Komplettiert wird dieser Sieg der Vernunft durch die prompte Antwort aus Washington. Vorgestern kündigte die US-Regierung an, den 50 Jahre währenden Handelsboykott gegen Pjöngjang teilweise aufzuheben. Und gestern hat Außenministerin Madeleine Albright auch noch die US-offizielle Sprachregelung der neuen Wirklichkeit angepasst und die so genannten "Schurkenstaaten" in "Besorgnis erregende Staaten" umgetauft. Das klingt schon anders - eher pädagogisch als militant.

Der Wandel in Washington überrascht. Denn von der US-Außenpolitik kann man durchaus den Eindruck haben, dass ihr ohne Feinde etwas Wesentliches fehlen würde. Trotzdem ist sie lernfähig. Und zwar blitzschnell. Der nächste logische Schritt lautet nun: Wenn es keine "Schurkenstaaten" mehr gibt, braucht die USA eigentlich auch kein 60 Milliarden Dollar teures Raketenabwehrsystem NMD mehr, mit dem sich Washington zudem die Feindschaft Pekings und Moskaus und zumindest äußerst skeptische Blicke in Europa einhandeln würde.
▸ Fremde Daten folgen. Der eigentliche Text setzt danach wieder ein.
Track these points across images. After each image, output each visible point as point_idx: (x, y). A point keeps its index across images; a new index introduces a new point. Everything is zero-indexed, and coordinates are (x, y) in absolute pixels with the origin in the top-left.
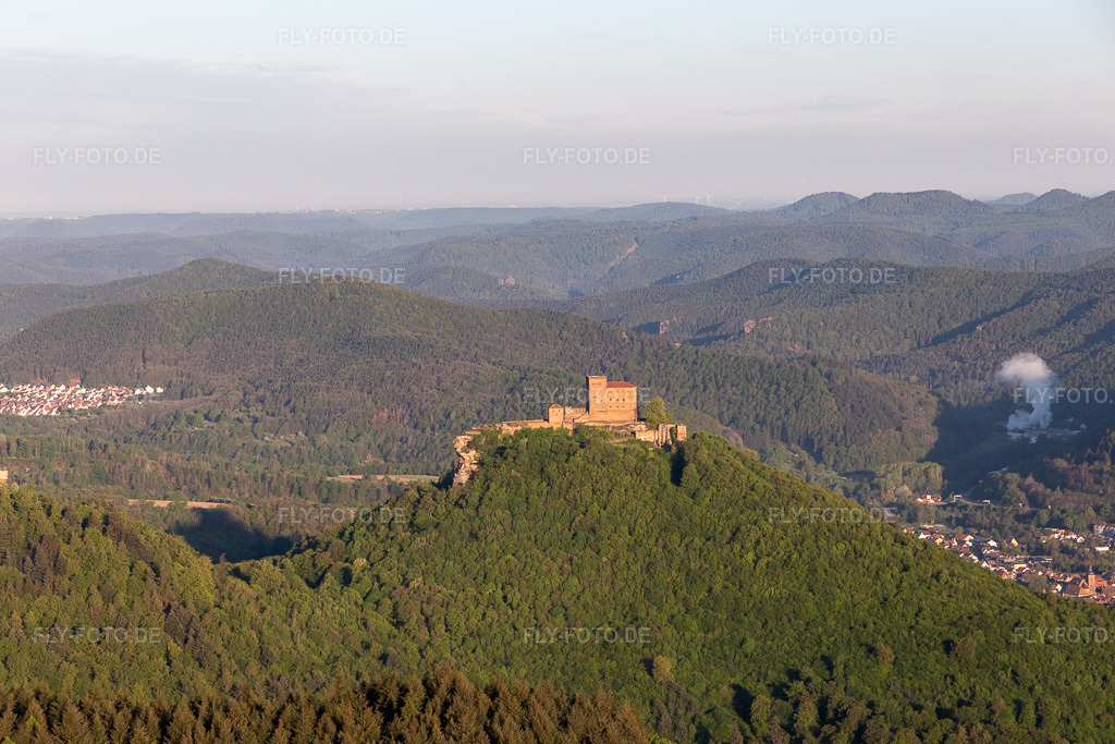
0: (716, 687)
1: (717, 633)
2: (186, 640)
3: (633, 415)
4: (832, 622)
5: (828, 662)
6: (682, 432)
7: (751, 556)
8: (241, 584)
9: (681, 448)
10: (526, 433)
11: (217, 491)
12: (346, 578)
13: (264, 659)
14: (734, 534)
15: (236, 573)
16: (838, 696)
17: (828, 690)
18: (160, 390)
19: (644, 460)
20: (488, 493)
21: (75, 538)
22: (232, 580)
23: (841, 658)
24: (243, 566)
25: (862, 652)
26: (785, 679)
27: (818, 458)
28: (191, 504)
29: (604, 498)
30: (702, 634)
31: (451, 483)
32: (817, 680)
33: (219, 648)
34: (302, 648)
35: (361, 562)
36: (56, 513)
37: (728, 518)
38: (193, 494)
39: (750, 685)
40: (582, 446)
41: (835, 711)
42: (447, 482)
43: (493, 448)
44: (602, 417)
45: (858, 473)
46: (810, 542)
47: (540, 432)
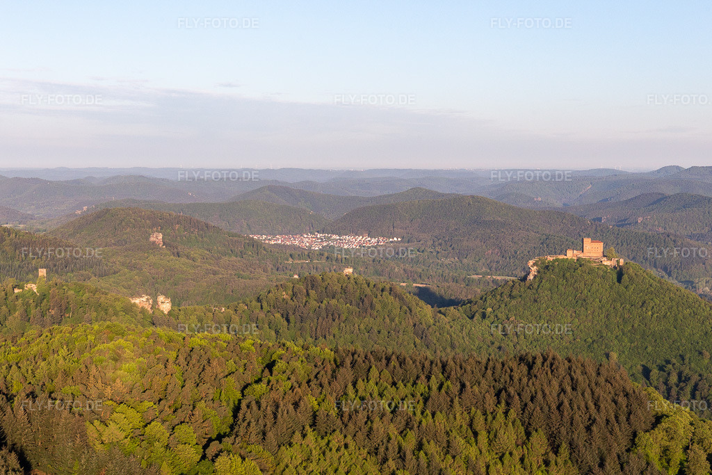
0: (635, 365)
1: (636, 343)
2: (422, 338)
3: (601, 254)
4: (684, 341)
5: (682, 357)
6: (622, 262)
7: (650, 313)
8: (443, 316)
9: (621, 268)
10: (557, 260)
11: (424, 280)
12: (484, 316)
13: (453, 346)
14: (643, 304)
15: (440, 312)
16: (687, 371)
17: (682, 369)
18: (399, 239)
19: (606, 272)
20: (542, 284)
21: (379, 296)
22: (439, 315)
23: (688, 356)
24: (443, 309)
25: (697, 353)
26: (664, 363)
27: (670, 275)
28: (415, 285)
29: (589, 288)
30: (629, 344)
31: (526, 279)
32: (678, 364)
33: (435, 342)
34: (467, 343)
35: (489, 310)
36: (371, 286)
37: (640, 297)
38: (415, 281)
39: (649, 365)
40: (580, 266)
41: (685, 377)
42: (524, 279)
43: (544, 266)
44: (588, 255)
45: (686, 281)
46: (675, 308)
47: (563, 260)
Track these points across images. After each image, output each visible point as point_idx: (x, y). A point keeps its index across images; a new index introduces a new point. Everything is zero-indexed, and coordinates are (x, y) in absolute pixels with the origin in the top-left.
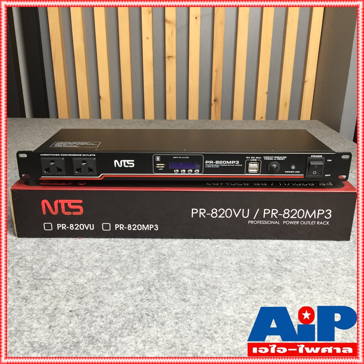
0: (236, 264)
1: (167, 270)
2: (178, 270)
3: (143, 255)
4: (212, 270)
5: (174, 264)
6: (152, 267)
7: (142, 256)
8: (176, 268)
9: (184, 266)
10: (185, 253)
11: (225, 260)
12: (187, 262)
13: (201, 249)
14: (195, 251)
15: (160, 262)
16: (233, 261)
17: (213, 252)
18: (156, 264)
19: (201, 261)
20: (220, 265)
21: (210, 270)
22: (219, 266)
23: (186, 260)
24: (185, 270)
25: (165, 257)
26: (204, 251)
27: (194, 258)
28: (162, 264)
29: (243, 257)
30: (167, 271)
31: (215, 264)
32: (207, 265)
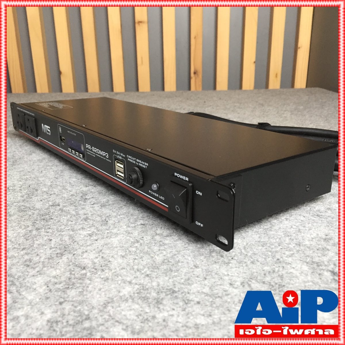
0: (242, 284)
1: (79, 308)
2: (105, 305)
3: (37, 269)
4: (187, 302)
5: (100, 290)
6: (47, 298)
7: (32, 272)
8: (103, 299)
9: (121, 294)
10: (131, 261)
11: (216, 276)
12: (130, 283)
13: (165, 253)
14: (152, 257)
15: (70, 285)
16: (234, 278)
17: (190, 259)
18: (58, 290)
19: (164, 281)
20: (206, 290)
21: (181, 304)
22: (204, 291)
23: (129, 279)
24: (123, 305)
25: (84, 272)
26: (172, 257)
27: (148, 273)
28: (73, 291)
29: (254, 266)
30: (80, 310)
31: (195, 287)
32: (176, 289)
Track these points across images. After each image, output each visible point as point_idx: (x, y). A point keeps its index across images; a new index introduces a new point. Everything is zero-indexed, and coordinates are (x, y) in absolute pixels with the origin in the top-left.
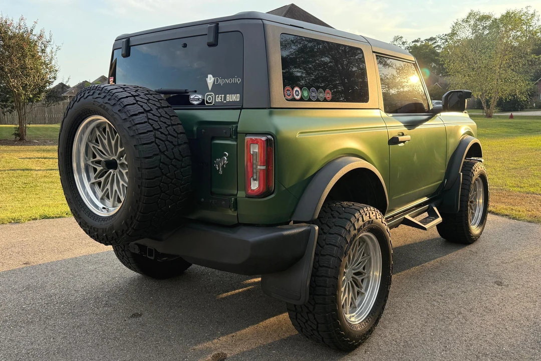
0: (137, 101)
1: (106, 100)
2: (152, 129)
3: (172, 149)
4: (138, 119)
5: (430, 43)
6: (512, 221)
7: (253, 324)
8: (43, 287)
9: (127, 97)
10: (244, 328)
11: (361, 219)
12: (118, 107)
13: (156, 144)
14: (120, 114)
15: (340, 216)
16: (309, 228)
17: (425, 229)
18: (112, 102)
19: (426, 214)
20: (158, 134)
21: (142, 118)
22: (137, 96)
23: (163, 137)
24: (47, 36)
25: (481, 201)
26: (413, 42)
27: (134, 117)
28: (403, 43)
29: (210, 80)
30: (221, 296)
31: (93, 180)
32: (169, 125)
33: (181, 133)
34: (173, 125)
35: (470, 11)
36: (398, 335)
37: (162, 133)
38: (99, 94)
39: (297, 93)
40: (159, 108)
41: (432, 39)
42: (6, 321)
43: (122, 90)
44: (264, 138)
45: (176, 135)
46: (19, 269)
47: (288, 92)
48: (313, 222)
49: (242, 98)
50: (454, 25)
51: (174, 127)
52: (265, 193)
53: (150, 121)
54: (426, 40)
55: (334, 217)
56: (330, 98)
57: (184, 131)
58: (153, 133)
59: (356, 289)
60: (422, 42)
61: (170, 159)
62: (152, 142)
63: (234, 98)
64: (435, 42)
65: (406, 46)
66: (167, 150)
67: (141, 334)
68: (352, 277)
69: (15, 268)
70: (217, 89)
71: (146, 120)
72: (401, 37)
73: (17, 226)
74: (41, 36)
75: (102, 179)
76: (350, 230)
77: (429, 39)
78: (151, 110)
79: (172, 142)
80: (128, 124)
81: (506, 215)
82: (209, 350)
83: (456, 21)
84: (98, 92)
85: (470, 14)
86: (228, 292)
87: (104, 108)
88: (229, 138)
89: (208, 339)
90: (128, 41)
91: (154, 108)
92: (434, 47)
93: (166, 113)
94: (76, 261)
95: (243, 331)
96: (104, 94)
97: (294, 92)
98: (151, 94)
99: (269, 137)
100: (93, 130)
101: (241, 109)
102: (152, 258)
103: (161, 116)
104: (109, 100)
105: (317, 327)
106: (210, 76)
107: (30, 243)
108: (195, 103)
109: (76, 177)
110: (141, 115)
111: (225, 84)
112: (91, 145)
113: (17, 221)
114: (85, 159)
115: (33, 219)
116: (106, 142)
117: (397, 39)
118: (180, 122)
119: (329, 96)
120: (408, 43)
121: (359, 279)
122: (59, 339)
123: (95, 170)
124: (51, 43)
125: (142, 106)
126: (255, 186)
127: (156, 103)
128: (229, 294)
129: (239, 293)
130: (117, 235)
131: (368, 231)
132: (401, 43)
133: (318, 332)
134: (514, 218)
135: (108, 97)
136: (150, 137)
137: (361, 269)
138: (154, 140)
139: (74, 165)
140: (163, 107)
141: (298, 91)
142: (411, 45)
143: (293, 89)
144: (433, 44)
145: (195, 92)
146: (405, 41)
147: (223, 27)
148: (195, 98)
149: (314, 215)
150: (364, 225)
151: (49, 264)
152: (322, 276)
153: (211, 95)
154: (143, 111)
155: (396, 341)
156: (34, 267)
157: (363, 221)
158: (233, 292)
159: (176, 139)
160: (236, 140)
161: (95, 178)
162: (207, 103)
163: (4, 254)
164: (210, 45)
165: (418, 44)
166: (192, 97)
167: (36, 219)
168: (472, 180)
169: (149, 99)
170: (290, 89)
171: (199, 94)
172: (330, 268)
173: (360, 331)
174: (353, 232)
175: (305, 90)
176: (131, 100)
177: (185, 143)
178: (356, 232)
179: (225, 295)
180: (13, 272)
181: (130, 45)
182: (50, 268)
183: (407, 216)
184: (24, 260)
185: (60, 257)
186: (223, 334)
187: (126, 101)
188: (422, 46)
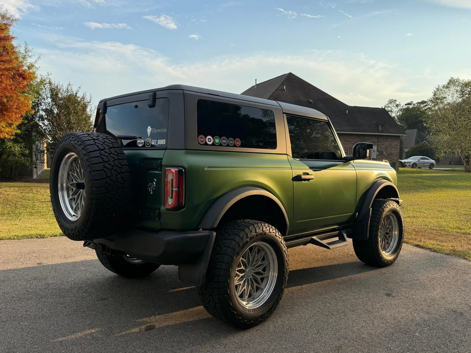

Erst ändert man die Terminologie, später die Politik - das weiß auch Albright, bislang bekennende Anhängerin von NMD.

Im Sog des historischen Korea-Gipfels hat Taiwan China Gespräche angeboten. Peking hat erstmal abgelehnt, aber das muss nicht so bleiben. Es gibt nicht nur eine Logik des Krieges mit Drohung, Gegendrohung und Eskalation, sondern auch eine Logik des Friedens: der Wandel ohne Waffen. Wie nach 1989. Und den kann nur klassische Politik bewerkstelligen: ernsthaft, ein bisschen langweilig und mit Möllemann-Faktor Null.